Standout deals in Scotland during the quarter include alternative meat start-up ENOUGH, which raised €40m in equity, while Glasgow-based Chemify secured £36m of Series A funding.

Graeme Williams, head of corporate finance for Scotland at KPMG UK, said: “The third quarter has been an outlier for VC investment in Scotland this year, mainly due to a handful of higher value deals taking place.

“Given the uncertain environment including concerns about valuations, potential returns, the lack of exits, high interest rates, and other factors, the time to complete VC deals has slowed considerably across most regions of the world this year.

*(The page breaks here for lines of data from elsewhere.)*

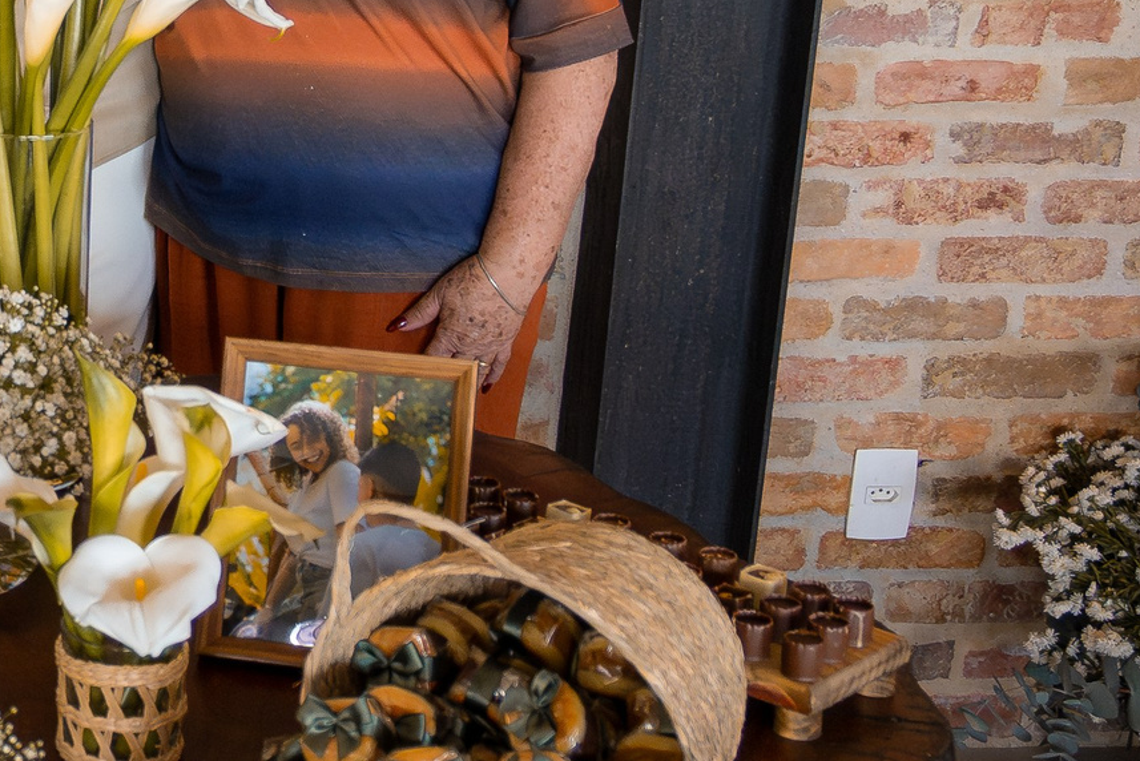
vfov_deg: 15.3
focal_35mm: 89
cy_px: 151
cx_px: -302
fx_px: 2819
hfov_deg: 21.0
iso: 1000
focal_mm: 19.5
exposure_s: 1/160
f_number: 3.8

“Investors are adopting a more cautious approach, conducting additional levels of due diligence, and seeking companies with well-defined paths to profitability,“ she continued, adding: “However, businesses with a proven product, market fit, and strong customer data will continue to attract attention of investors.“

Amy Burnett, head of KPMG Private Enterprise Access, said: “Investment is finding its way beyond the central belt and north east of Scotland, with significant investments taking place in Oban, Dundee and Perth in the latest quarter.

“Support is there for Scotland’s innovators, including the announcement of a new £150m fund from the British Business Bank to support start-ups.

“Scottish VC fund, Par Equity, also launched a new £100m northern start-up fund earlier this year and Foresight has its own £60m fund – these are new avenues of funding which are undoubtedly being used, meaning the year’s final quarter could well result in a higher volume of VC deals as a result.”

Meanwhile, the value of VC investment into UK businesses remained stable during the third quarter, despite the volume of deals falling by over a third quarter-on-quarter.

A total of £4.17bn was invested in UK businesses between July and September, down marginally on the £4.49bn raised in the second quarter. Deal volumes continued to fall though, with 469 deals completed during that period, down 34% on the 713 deals completed in the second quarter, and 44% down on the same period last year (845 deals).

Half of the VC investment made into the UK during the third quarter – $2.6bn – flowed into businesses based outside of London, across 219 deals.

The KPMG report noted that VC investment is expected to remain relatively soft heading into the fourth quarter, given ongoing uncertainties in the global market and a heightened level of investor caution.

Energy, cleantech and artificial intelligence-based businesses, however, are expected to remain highly attractive to VC investors across much of the world.